Nirit Ben-Aryeh Debby (Hebrew: נירית בן-אריה דבי) is a professor in the Arts Department at Ben-Gurion University of the Negev (BGU) and currently serves as the Chair of the Arts department.

==Published works ==
Ben Aryeh Debby has published numerous scientific papers and has supervised Ph.D. and master's students.

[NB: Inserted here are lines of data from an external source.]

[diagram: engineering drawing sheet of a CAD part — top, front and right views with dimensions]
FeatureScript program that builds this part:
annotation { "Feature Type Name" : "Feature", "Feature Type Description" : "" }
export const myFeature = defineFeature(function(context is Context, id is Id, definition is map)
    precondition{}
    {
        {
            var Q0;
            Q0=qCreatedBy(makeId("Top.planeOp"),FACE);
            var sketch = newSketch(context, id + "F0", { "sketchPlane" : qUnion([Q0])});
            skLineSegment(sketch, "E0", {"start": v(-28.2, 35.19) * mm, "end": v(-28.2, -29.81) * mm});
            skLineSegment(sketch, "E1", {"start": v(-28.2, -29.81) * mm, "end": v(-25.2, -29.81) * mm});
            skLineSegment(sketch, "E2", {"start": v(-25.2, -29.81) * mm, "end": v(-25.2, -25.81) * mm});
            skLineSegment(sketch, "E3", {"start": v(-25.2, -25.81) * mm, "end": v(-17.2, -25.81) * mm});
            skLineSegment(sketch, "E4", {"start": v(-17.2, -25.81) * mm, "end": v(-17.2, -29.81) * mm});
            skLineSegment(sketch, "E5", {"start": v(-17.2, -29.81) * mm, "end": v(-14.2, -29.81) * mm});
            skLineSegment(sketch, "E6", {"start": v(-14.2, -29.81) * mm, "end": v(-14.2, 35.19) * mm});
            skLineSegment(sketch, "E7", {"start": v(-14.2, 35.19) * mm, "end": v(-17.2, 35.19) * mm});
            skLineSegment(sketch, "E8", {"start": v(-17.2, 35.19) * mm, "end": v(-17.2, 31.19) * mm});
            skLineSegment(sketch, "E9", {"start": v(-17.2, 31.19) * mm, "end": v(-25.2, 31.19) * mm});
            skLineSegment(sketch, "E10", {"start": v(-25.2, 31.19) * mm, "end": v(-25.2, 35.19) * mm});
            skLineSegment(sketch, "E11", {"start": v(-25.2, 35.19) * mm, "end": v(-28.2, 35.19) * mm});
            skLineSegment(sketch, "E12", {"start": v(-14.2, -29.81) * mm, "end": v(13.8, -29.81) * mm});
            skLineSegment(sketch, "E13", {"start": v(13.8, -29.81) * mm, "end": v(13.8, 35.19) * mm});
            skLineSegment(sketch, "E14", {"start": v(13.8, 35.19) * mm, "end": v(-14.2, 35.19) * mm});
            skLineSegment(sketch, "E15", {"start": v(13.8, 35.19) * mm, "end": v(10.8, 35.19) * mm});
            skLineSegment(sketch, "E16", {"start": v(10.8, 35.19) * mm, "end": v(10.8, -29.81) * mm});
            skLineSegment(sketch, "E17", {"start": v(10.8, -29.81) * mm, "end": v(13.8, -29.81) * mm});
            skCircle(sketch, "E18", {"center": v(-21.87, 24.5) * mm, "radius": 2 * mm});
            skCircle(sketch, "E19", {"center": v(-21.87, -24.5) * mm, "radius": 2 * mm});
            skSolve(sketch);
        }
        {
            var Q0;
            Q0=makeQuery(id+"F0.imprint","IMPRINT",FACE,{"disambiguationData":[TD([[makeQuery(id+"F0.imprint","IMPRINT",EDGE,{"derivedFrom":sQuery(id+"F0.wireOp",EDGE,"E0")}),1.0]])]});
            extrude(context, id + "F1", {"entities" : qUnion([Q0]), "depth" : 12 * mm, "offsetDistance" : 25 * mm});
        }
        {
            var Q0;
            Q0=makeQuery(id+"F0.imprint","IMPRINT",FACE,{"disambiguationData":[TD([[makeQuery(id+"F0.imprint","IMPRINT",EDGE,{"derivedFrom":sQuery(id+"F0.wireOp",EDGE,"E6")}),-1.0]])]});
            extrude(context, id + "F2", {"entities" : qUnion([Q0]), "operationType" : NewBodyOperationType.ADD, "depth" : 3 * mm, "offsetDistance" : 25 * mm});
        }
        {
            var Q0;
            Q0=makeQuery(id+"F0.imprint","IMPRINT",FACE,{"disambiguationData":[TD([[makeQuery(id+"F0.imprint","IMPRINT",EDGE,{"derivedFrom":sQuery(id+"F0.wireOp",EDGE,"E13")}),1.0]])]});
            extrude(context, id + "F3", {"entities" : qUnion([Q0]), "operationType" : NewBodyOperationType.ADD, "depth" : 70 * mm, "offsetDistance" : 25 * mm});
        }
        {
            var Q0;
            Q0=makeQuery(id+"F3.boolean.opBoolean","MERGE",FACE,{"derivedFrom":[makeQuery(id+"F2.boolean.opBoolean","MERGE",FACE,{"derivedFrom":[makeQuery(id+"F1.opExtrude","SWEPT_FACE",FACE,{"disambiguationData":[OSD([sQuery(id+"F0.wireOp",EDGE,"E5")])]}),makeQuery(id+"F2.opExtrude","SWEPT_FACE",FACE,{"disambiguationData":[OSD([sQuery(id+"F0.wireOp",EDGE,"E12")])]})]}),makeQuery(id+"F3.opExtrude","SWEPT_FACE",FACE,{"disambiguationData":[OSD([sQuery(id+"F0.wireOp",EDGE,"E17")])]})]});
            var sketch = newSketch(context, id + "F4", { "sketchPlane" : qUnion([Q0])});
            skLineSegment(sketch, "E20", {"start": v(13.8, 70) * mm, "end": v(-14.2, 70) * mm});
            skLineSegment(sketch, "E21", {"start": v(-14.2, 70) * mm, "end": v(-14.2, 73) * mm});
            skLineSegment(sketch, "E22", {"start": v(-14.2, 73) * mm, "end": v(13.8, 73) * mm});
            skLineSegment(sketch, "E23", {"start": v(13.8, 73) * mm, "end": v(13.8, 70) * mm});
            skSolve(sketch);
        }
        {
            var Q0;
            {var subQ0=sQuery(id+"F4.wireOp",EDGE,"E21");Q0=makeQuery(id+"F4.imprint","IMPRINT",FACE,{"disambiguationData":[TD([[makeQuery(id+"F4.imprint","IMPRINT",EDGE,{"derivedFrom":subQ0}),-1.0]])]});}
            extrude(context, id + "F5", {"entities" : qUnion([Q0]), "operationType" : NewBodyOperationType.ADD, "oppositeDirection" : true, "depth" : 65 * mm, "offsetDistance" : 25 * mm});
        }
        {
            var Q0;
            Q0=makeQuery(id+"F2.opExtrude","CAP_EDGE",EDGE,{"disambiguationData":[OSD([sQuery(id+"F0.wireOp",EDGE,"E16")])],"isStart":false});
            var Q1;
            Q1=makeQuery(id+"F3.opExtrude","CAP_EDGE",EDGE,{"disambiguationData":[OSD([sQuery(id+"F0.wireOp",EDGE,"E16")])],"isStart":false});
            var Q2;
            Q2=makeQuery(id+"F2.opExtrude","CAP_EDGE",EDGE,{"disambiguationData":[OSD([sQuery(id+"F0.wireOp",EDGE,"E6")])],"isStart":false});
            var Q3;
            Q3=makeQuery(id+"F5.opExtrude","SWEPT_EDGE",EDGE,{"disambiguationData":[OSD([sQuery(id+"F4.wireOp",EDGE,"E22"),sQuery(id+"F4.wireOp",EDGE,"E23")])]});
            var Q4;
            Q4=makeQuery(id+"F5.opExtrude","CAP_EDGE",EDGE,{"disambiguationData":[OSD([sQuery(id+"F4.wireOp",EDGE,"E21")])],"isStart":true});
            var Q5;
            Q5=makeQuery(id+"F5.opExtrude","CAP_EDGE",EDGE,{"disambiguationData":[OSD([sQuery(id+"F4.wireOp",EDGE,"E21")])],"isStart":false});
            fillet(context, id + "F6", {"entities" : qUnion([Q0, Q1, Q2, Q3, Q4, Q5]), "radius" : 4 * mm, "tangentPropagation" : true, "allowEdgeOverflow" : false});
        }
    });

- "Renaissance Florence in the Rhetoric of Two Popular Preachers: Giovanni Dominici (1356-1419) and Bernardino da Siena (1380-1444)" focuses on historical research of Dominican and Franciscan preachers and analyzes sermons. It also includes a large, critical edition of an unpublished manuscript of mendicant sermons.
- "The Renaissance Pulpit: Art and Preaching in Italy, 1400-1550" which appeared in Italian as Il Pulpito Toscano tra 300 e 500. Roma: Istituto Poligrafico e Zecco: 2009, addresses visual material and examines the relationship between preaching and art, i.e., the use of works of art in sermons and the pulpit itself. It examines sculpted marble pulpits from an interdisciplinary perspective focusing on the connections between art, literature and religion.
- "The Cult of St. Clare of Assisi in Early Modern Italy" focuses on the cult of St. Clare of Assisi in visual images and textual sources. This work examines the representations of St Clare in the Italian visual tradition from the thirteenth century on, but especially between the fifteenth and the mid-seventeenth centuries, in the context of mendicant activity. Through an examination of such diverse visual images as prints, drawings, panels, sculptures, minor arts, and frescoes in relation to sermons of Franciscan preachers, the book highlights the cult of women saints and its role in the reform movements of the Osservanza and the Catholic Reformation and in the face of Muslim-Christian encounter of the early modern era. This book appeared in Italian as "L'iconografia di Santa Chiara d'Assisi.
- "Crusade Propaganda in Word and Image in Early Modern Italy: Niccolò Guidalotto’s Panorama of Constantinople" concentrates on a seventeenth-century panorama of Constantinople, which is an exceptional visual representation of the city. This panorama is viewed as an elaborate piece of anti-Ottoman propaganda designed by the Venetian Franciscan friar Niccolò Guidalotto da Mondavio.

Her fifth published book is a collection of essays entitled "Predicatori, artisti e santi nella Toscana del Rinascimento" focusing on art and preaching in Tuscany during the Renaissance.

She is also the editor of two books with Sally Cornelison and Peter Howard "Word, Deed & Image: Mendicant to the World" and with Katrin Kogman Appel and Ingrid Baumgarten "Maps and Travel: Knowledge, Imagination and Visual Culture", forthcoming.